Но у нее непроницаемое выражение лица. Почему-то я не могу до нее достучаться.

— Я этого не делала, — говорит Милли. — Я не ела хлеб.

Сейчас ее голос звучит вызывающе, словно она репетировала, что скажет.

— Милли, я нашла крошки в твоей сумке.

— Нет, мама, не находила, — говорит она.

Я приношу сумку и показываю хлебные крошки.

— Я этого не делала, — настаивает Милли.

Я в ужасе от того, что она вот так запросто мне лжет.

— Милли, ты же знаешь, что нужно говорить только правду.

Я понимаю, что должна злиться, должна накричать на нее, ударить. Но у нее такое несчастное личико, что я не могу этого сделать.

— Обманывать нельзя, — говорю я.

— Почему? — интересуется она.

Пытаюсь прокрутить ответ в голове. Потому что честность очень важна. Потому что мы должны доверять друг другу… Но моя жизнь… все мое счастье… основано на тайнах и лжи.

— Некоторые вещи просто недопустимы, — объясняю я. Но мой голос какой-то пустой, как чрево пещеры.

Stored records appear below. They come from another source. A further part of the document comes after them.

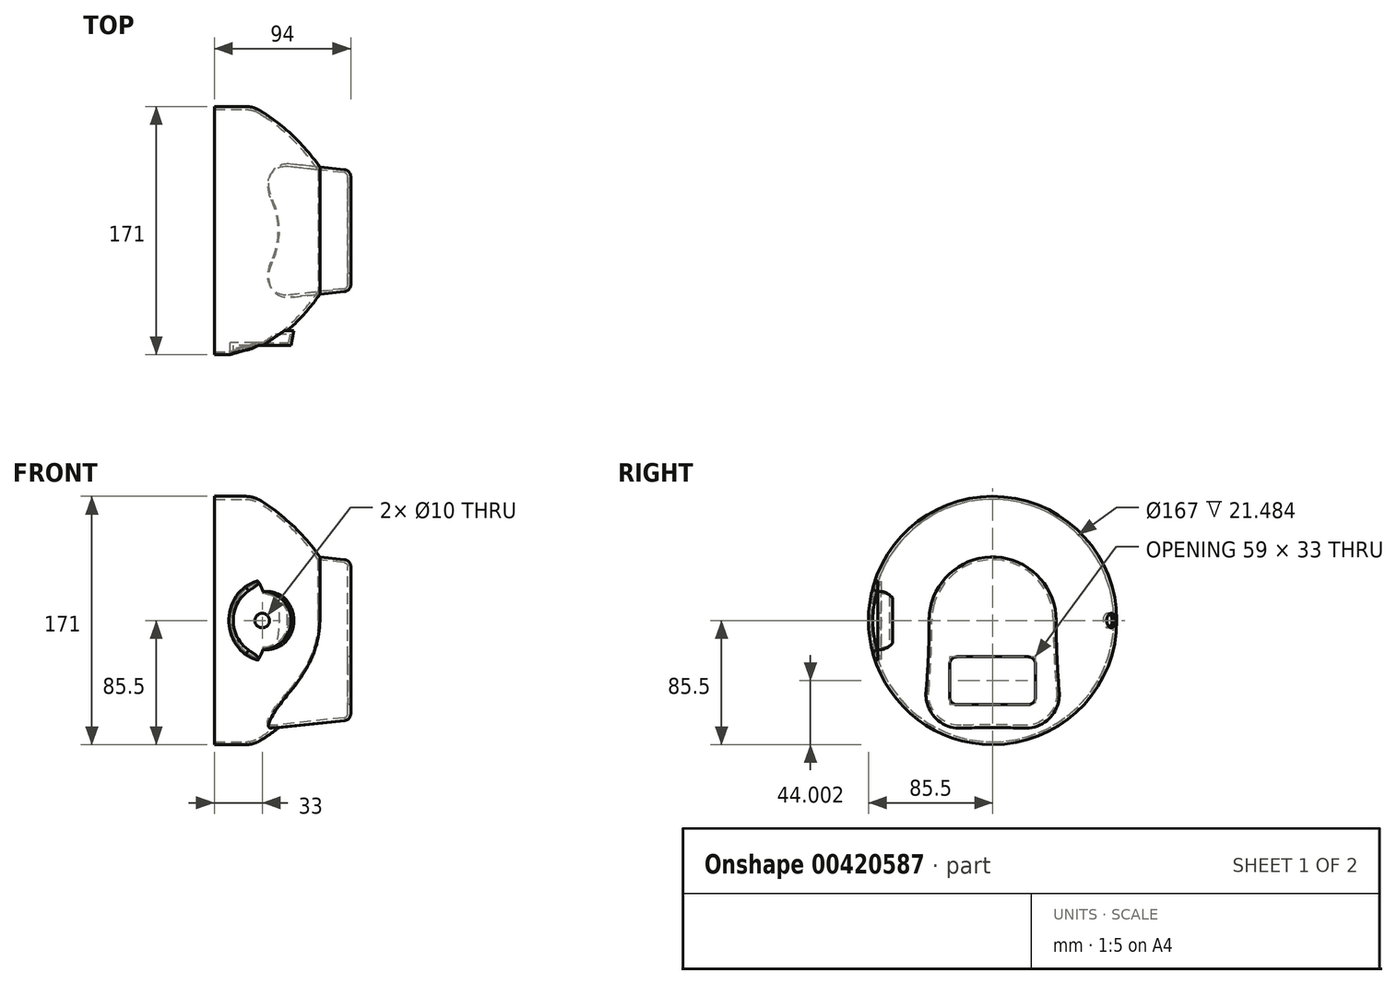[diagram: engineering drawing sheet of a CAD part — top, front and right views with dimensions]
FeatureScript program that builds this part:
annotation { "Feature Type Name" : "Feature", "Feature Type Description" : "" }
export const myFeature = defineFeature(function(context is Context, id is Id, definition is map)
    precondition{}
    {
        {
            var Q0;
            Q0=qCreatedBy(makeId("Front.planeOp"),FACE);
            var sketch = newSketch(context, id + "F0", { "sketchPlane" : qUnion([Q0])});
            skLineSegment(sketch, "E0", {"start": v(0, 0) * mm, "end": v(-132.16, 0) * mm, "construction": true});
            skLineSegment(sketch, "E1", {"start": v(-93, 0) * mm, "end": v(-93, 85.5) * mm});
            skLineSegment(sketch, "E2", {"start": v(-93, 85.5) * mm, "end": v(-66, 85.5) * mm});
            skLineSegment(sketch, "E3", {"start": v(-93, 0) * mm, "end": v(0, 0) * mm});
            skArc(sketch, "E4", {"start": v(0, 0) * mm, "mid": v(-24.43, 49.36) * mm, "end": v(-66, 85.5) * mm});
            skLineSegment(sketch, "E5", {"start": v(0, 0) * mm, "end": v(-20.64, 77.02) * mm, "construction": true});
            skSolve(sketch);
        }
        {
            var Q0;
            Q0 = qSketchRegion(id + "F0", true);
            var Q1;
            Q1=sQuery(id+"F0.wireOp",EDGE,"E0");
            revolve(context, id + "F1", {"surfaceOperationType" : NewSurfaceOperationType.NEW, "entities" : qUnion([Q0]), "axis" : qUnion([Q1]), "revolveType" : RevolveType.FULL});
        }
        {
            var Q0;
            Q0=qCreatedBy(makeId("Right.planeOp"),FACE);
            cPlane(context, id + "F2", {"entities" : qUnion([Q0]), "cplaneType" : CPlaneType.OFFSET, "offset" : 1 * mm, "width" : 150 * mm, "height" : 150 * mm});
        }
        {
            var Q0;
            Q0=qCreatedBy(id+"F2.planeOp",FACE);
            var sketch = newSketch(context, id + "F3", { "sketchPlane" : qUnion([Q0])});
            skArc(sketch, "E6", {"start": v(41.5, 0) * mm, "mid": v(0, 41.5) * mm, "end": v(-41.5, 0) * mm});
            skLineSegment(sketch, "E7.bottom", {"start": v(-41.5, 0) * mm, "end": v(41.5, 0) * mm, "construction": true});
            skLineSegment(sketch, "E7.top", {"start": v(-41.5, -68.5) * mm, "end": v(41.5, -68.5) * mm, "construction": true});
            skLineSegment(sketch, "E7.left", {"start": v(-41.5, 0) * mm, "end": v(-41.5, -68.5) * mm, "construction": true});
            skLineSegment(sketch, "E7.right", {"start": v(41.5, 0) * mm, "end": v(41.5, -68.5) * mm, "construction": true});
            skPoint(sketch, "E7.middle", {"position": v(0, -34.25) * mm});
            skLineSegment(sketch, "E8", {"start": v(-43.76, 41.5) * mm, "end": v(41.82, 41.5) * mm, "construction": true});
            skLineSegment(sketch, "E9", {"start": v(-41.5, 0) * mm, "end": v(-41.5, -48.5) * mm});
            skLineSegment(sketch, "E10", {"start": v(-21.5, -68.5) * mm, "end": v(21.5, -68.5) * mm});
            skLineSegment(sketch, "E11", {"start": v(41.5, -48.5) * mm, "end": v(41.5, 0) * mm});
            skArc(sketch, "E12", {"start": v(-41.5, -48.5) * mm, "mid": v(-35.64, -62.64) * mm, "end": v(-21.5, -68.5) * mm});
            skArc(sketch, "E13", {"start": v(21.5, -68.5) * mm, "mid": v(35.64, -62.64) * mm, "end": v(41.5, -48.5) * mm});
            skSolve(sketch);
        }
        {
            var Q0;
            Q0 = qSketchRegion(id + "F3", true);
            extrude(context, id + "F4", {"entities" : qUnion([Q0]), "operationType" : NewBodyOperationType.ADD, "endBound" : BoundingType.UP_TO_NEXT, "oppositeDirection" : true, "depth" : 25 * mm, "offsetDistance" : 25 * mm, "hasDraft" : true, "draftAngle" : 6 * degree});
        }
        {
            var Q0;
            Q0=makeQuery(id+"F4.opExtrude","CAP_EDGE",EDGE,{"disambiguationData":[OSD([sQuery(id+"F3.wireOp",EDGE,"E12")])],"isStart":true});
            fillet(context, id + "F5", {"entities" : qUnion([Q0]), "tangentPropagation" : true, "radius" : 5 * mm, "defaultsChanged" : true, "vertexSettings" : [], "allowEdgeOverflow" : false});
        }
        {
            var Q0;
            Q0=makeQuery(id+"F1.opRevolve","SWEPT_EDGE",EDGE,{"disambiguationData":[OSD([sQuery(id+"F0.wireOp",EDGE,"E2"),sQuery(id+"F0.wireOp",EDGE,"E4")])]});
            fillet(context, id + "F6", {"entities" : qUnion([Q0]), "tangentPropagation" : true, "radius" : 20 * mm, "defaultsChanged" : true, "vertexSettings" : [], "allowEdgeOverflow" : false});
        }
        {
            var Q0;
            Q0=qCreatedBy(makeId("Front.planeOp"),FACE);
            cPlane(context, id + "F7", {"entities" : qUnion([Q0]), "cplaneType" : CPlaneType.OFFSET, "offset" : (158 / 2) * mm, "width" : 150 * mm, "height" : 150 * mm});
        }
        {
            var Q0;
            Q0=qCreatedBy(id+"F7.planeOp",FACE);
            var sketch = newSketch(context, id + "F8", { "sketchPlane" : qUnion([Q0])});
            skCircle(sketch, "E14", {"center": v(-60, 0) * mm, "radius": 20 * mm});
            skSolve(sketch);
        }
        {
            var Q0;
            Q0 = qSketchRegion(id + "F8", true);
            extrude(context, id + "F9", {"entities" : qUnion([Q0]), "operationType" : NewBodyOperationType.ADD, "oppositeDirection" : true, "depth" : 10 * mm, "offsetDistance" : 25 * mm, "hasDraft" : true, "draftAngle" : 10 * degree});
        }
        {
            var Q0;
            Q0=makeQuery(id+"F9.opExtrude","CAP_FACE",FACE,{"disambiguationData":[OSD([sQuery(id+"F8.wireOp",EDGE,"E14")])],"isStart":true});
            var sketch = newSketch(context, id + "F10", { "sketchPlane" : qUnion([Q0])});
            skCircle(sketch, "E15", {"center": v(-55, 0) * mm, "radius": 25 * mm});
            skSolve(sketch);
        }
        {
            var Q0;
            Q0 = qSketchRegion(id + "F10", true);
            extrude(context, id + "F11", {"entities" : qUnion([Q0]), "operationType" : NewBodyOperationType.REMOVE, "depth" : 25 * mm, "offsetDistance" : 25 * mm});
        }
        {
            var Q0;
            Q0=makeQuery(id+"FRfGsTBGx14MwqE_1.1.F11.boolean.opBoolean","INTERSECT",EDGE,{"derivedFrom":[makeQuery(id+"F1.opRevolve","SWEPT_FACE",FACE,{"disambiguationData":[OSD([sQuery(id+"F0.wireOp",EDGE,"E2")])]}),makeQuery(id+"FRfGsTBGx14MwqE_1.1.F11.opExtrude","SWEPT_FACE",FACE,{"disambiguationData":[OSD([sQuery(id+"F10.wireOp",EDGE,"E15")])]})]});
            var Q1;
            Q1=makeQuery(id+"F11.boolean.opBoolean","INTERSECT",EDGE,{"derivedFrom":[makeQuery(id+"F1.opRevolve","SWEPT_FACE",FACE,{"disambiguationData":[OSD([sQuery(id+"F0.wireOp",EDGE,"E2")])]}),makeQuery(id+"F11.opExtrude","SWEPT_FACE",FACE,{"disambiguationData":[OSD([sQuery(id+"F10.wireOp",EDGE,"E15")])]})]});
            fillet(context, id + "F12", {"entities" : qUnion([Q0, Q1]), "tangentPropagation" : true, "radius" : 3 * mm, "defaultsChanged" : true, "vertexSettings" : [], "allowEdgeOverflow" : false});
        }
        {
            var Q0;
            Q0=makeQuery(id+"F1.opRevolve","SWEPT_FACE",FACE,{"disambiguationData":[OSD([sQuery(id+"F0.wireOp",EDGE,"E1")])]});
            shell(context, id + "F13", {"entities" : qUnion([Q0]), "thickness" : 2 * mm});
        }
        {
            var Q0;
            Q0=makeQuery(id+"F13.opShell","OFFSET_FACE",FACE,{"disambiguationData":[OSD([sQuery(id+"F3.wireOp",EDGE,"E6"),sQuery(id+"F3.wireOp",EDGE,"E9"),sQuery(id+"F3.wireOp",EDGE,"E10"),sQuery(id+"F3.wireOp",EDGE,"E11"),sQuery(id+"F3.wireOp",EDGE,"E12"),sQuery(id+"F3.wireOp",EDGE,"E13")])]});
            var sketch = newSketch(context, id + "F14", { "sketchPlane" : qUnion([Q0])});
            skLineSegment(sketch, "E16.bottom", {"start": v(-29.5, -25) * mm, "end": v(29.5, -25) * mm});
            skLineSegment(sketch, "E16.top", {"start": v(-29.5, -58) * mm, "end": v(29.5, -58) * mm});
            skLineSegment(sketch, "E16.left", {"start": v(-29.5, -25) * mm, "end": v(-29.5, -58) * mm});
            skLineSegment(sketch, "E16.right", {"start": v(29.5, -25) * mm, "end": v(29.5, -58) * mm});
            skPoint(sketch, "E16.middle", {"position": v(0, -41.5) * mm});
            skSolve(sketch);
        }
        {
            var Q0;
            Q0 = qSketchRegion(id + "F14", true);
            extrude(context, id + "F15", {"entities" : qUnion([Q0]), "operationType" : NewBodyOperationType.REMOVE, "endBound" : BoundingType.THROUGH_ALL, "oppositeDirection" : true, "depth" : 25 * mm, "offsetDistance" : 25 * mm});
        }
        {
            var Q0;
            Q0=makeQuery(id+"F15.boolean.opBoolean","COPY",EDGE,{"derivedFrom":makeQuery(id+"F15.opExtrude","SWEPT_EDGE",EDGE,{"disambiguationData":[OSD([sQuery(id+"F14.wireOp",EDGE,"E16.top"),sQuery(id+"F14.wireOp",EDGE,"E16.right")])]})});
            var Q1;
            Q1=makeQuery(id+"F15.boolean.opBoolean","COPY",EDGE,{"derivedFrom":makeQuery(id+"F15.opExtrude","SWEPT_EDGE",EDGE,{"disambiguationData":[OSD([sQuery(id+"F14.wireOp",EDGE,"E16.bottom"),sQuery(id+"F14.wireOp",EDGE,"E16.right")])]})});
            var Q2;
            Q2=makeQuery(id+"F15.boolean.opBoolean","COPY",EDGE,{"derivedFrom":makeQuery(id+"F15.opExtrude","SWEPT_EDGE",EDGE,{"disambiguationData":[OSD([sQuery(id+"F14.wireOp",EDGE,"E16.bottom"),sQuery(id+"F14.wireOp",EDGE,"E16.left")])]})});
            var Q3;
            Q3=makeQuery(id+"F15.boolean.opBoolean","COPY",EDGE,{"derivedFrom":makeQuery(id+"F15.opExtrude","SWEPT_EDGE",EDGE,{"disambiguationData":[OSD([sQuery(id+"F14.wireOp",EDGE,"E16.top"),sQuery(id+"F14.wireOp",EDGE,"E16.left")])]})});
            fillet(context, id + "F16", {"entities" : qUnion([Q0, Q1, Q2, Q3]), "tangentPropagation" : true, "radius" : 5 * mm, "defaultsChanged" : false, "vertexSettings" : [], "allowEdgeOverflow" : false});
        }
        {
            var Q0;
            Q0=makeQuery(id+"F11.boolean.opBoolean","MERGE",FACE,{"derivedFrom":[makeQuery(id+"F9.opExtrude","CAP_FACE",FACE,{"disambiguationData":[OSD([sQuery(id+"F8.wireOp",EDGE,"E14")])],"isStart":true})],"fromTools":[makeQuery(id+"F11.opExtrude","CAP_FACE",FACE,{"disambiguationData":[OSD([sQuery(id+"F10.wireOp",EDGE,"E15")])],"isStart":true})]});
            var sketch = newSketch(context, id + "F17", { "sketchPlane" : qUnion([Q0])});
            skCircle(sketch, "E17", {"center": v(-60, 0) * mm, "radius": 5 * mm});
            skSolve(sketch);
        }
        {
            var Q0;
            Q0 = qSketchRegion(id + "F17", true);
            extrude(context, id + "F18", {"entities" : qUnion([Q0]), "operationType" : NewBodyOperationType.REMOVE, "endBound" : BoundingType.THROUGH_ALL, "oppositeDirection" : true, "depth" : 25 * mm, "offsetDistance" : 25 * mm});
        }
    });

Мой дар убеждения бесследно исчез. — Ты должна пообещать мне, что никогда так больше не сделаешь.

— Но я и не делала, — снова говорит она. — Я не ела хлеб.

Глава 55

- Вивьен, тебя что-то беспокоит.

— Да.

— Расскажешь?

Его голова покоится на подушке, я приподнимаюсь на локте и заглядываю ему в лицо. Даже в слабом свете свечей заметно, насколько он изменился за время нашего знакомства. Стал старше: волосы побелели и поредели, на лбу появились морщины. Я смотрю и гадаю, как же я выгляжу в его глазах, насколько я изменилась с того момента, как он впервые увидел меня в переулке, где гуляли порывы душистого ветра. Я знаю: за месяцы и годы, что идет война, я не стала краше.

Откашливаюсь

— Милли. Она крала еду. Но что бы я ей ни говорила, она пропускает мимо ушей. Полагаю, она просто не понимает, насколько это серьезно, особенно сейчас, когда еды так мало.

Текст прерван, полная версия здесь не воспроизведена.